In Figure 1c, we show the nine proteins associated with Huntingtin mapped onto the sub-cellular location hierarchy in GO. The view is generated by finding all GO location terms in the corresponding Uniprot [33] files, finding the related GO hierarchy using POSOC [19], and using the hierarchical and circular layout methods in Arena3D. As an example for how a user would navigate through such a complex view, we have coloured terms in the GO hierarchy that are directly related to the protein rasa1 – from this we see that this protein is located in protein complexes, in the apoptosome, the telomeric regions of the chromosome, and in dendrites.
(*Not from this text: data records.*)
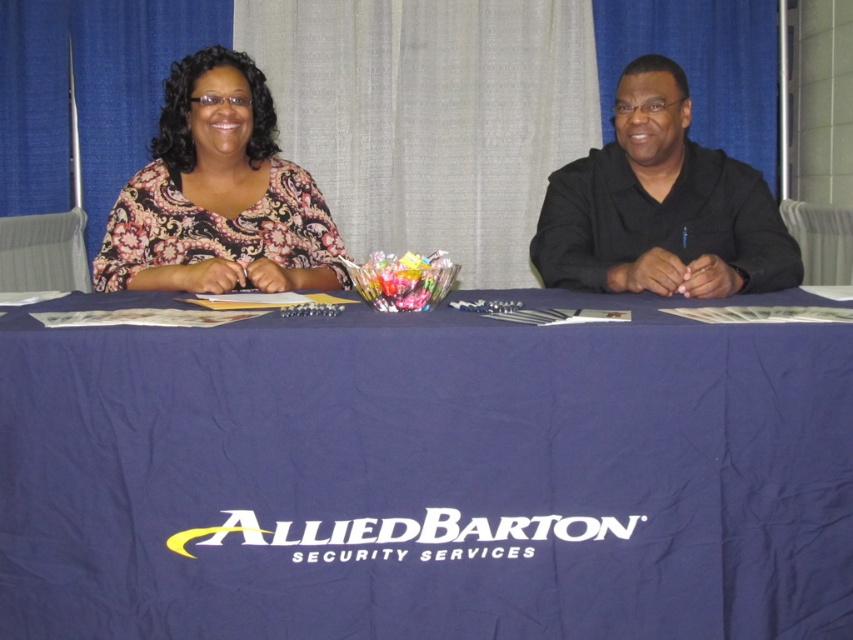
Question: From the image, what is the correct spatial relationship of paisley-patterned blouse at upper left in relation to black matte shirt at right?

Choices:
 (A) left
 (B) right

Answer: (A)

Question: Which of the following is the farthest from the observer?

Choices:
 (A) black matte shirt at right
 (B) navy blue fabric at center
 (C) paisley-patterned blouse at upper left

Answer: (C)

Question: Can you confirm if paisley-patterned blouse at upper left is positioned to the left of black matte shirt at right?

Choices:
 (A) no
 (B) yes

Answer: (B)

Question: Which of the following is the closest to the observer?

Choices:
 (A) (267, 634)
 (B) (268, 260)
 (C) (727, 221)

Answer: (A)

Question: Is navy blue fabric at center closer to camera compared to black matte shirt at right?

Choices:
 (A) yes
 (B) no

Answer: (A)

Question: Among these objects, which one is nearest to the camera?

Choices:
 (A) navy blue fabric at center
 (B) paisley-patterned blouse at upper left

Answer: (A)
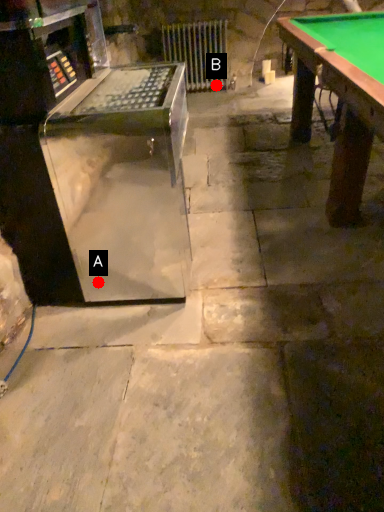
Question: Two points are circled on the image, labeled by A and B beside each circle. Which point is farther from the camera taking this photo?

Choices:
 (A) A is further
 (B) B is further

Answer: (B)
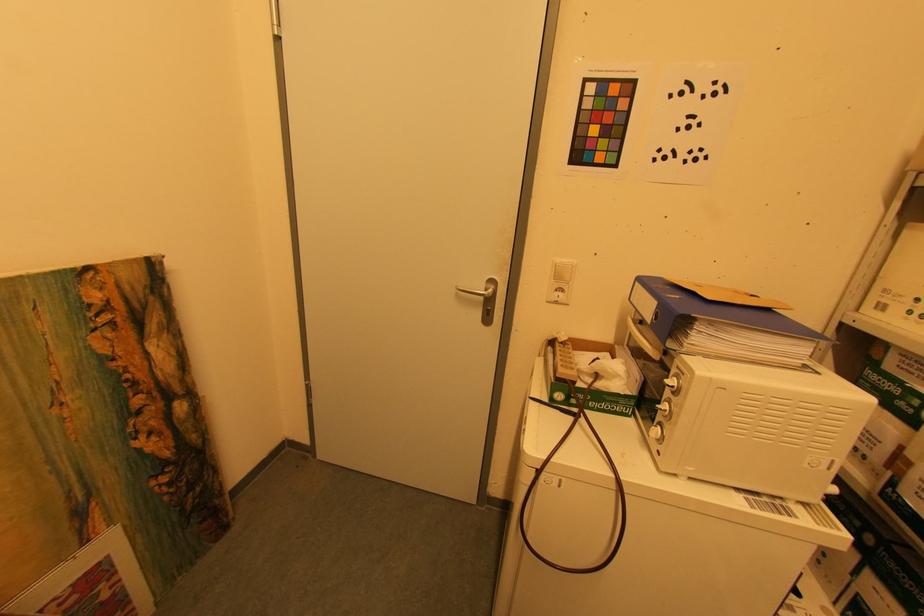
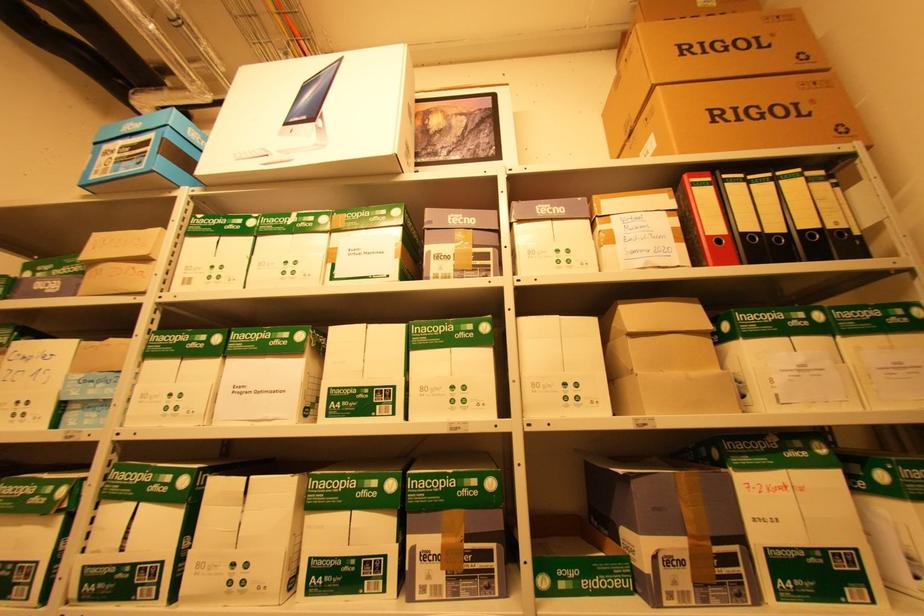
Question: How did the camera likely rotate?

Choices:
 (A) Left
 (B) Right
 (C) Up
 (D) Down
Finally, Figure 2 shows a 'full blown' illustration of how a user could work with Arena3D in practice to explore complex, large datasets. The scenario illustrated shows again the nine proteins associated with Huntingtin. In this case the rasa1 protein is selected, and its GO terms are shown together with the GO hierarchy, this time using a planar layout. For illustration, we have shown the proteins mapped onto a group of 80 related chemicals clustered via affinity propagation using Tanimoto similarity. The chemicals are also shown clustered using a tree method. In this case, to simplify the graph, connections between the tree layer and others layers have been hidden by Arena3D.

Conclusion

In this article we presented a powerful new tool for comprehensive visualization and exploration of large scale, complex networks. Arena3D combines a novel 3D layer concept, with many layout and clustering algorithms, novel data filtering methods, flexible colour schemes, and compatibility with many existing tools. We demonstrated the functionality of Arena3D using data sets related to Huntington disease due to simplicity reasons. However Arena3D is able to handle large scale networks with hundreds of nodes with thousands of connections.

Discussion

Future work will focus on improving usability and improving the integration with data sources and web services. We also plan to support standard formats, such as SMBL [34] or PSI-MI [35]. In addition, we plan several extensions, such as allowing multi-edge connections, directed edges, and further clustering method that minimize overlap between edges from different layers. Once directed edges can be visualized, Arena3D could then be used to represent signal transduction networks, e.g. separating different sub-cellular compartments into different layers. The strength of a tool greatly depends on the layout algorithms it can employ to make pattern easily detectable. Extension of existing layout algorithms in 3D and enrichment with new ones will be a future step.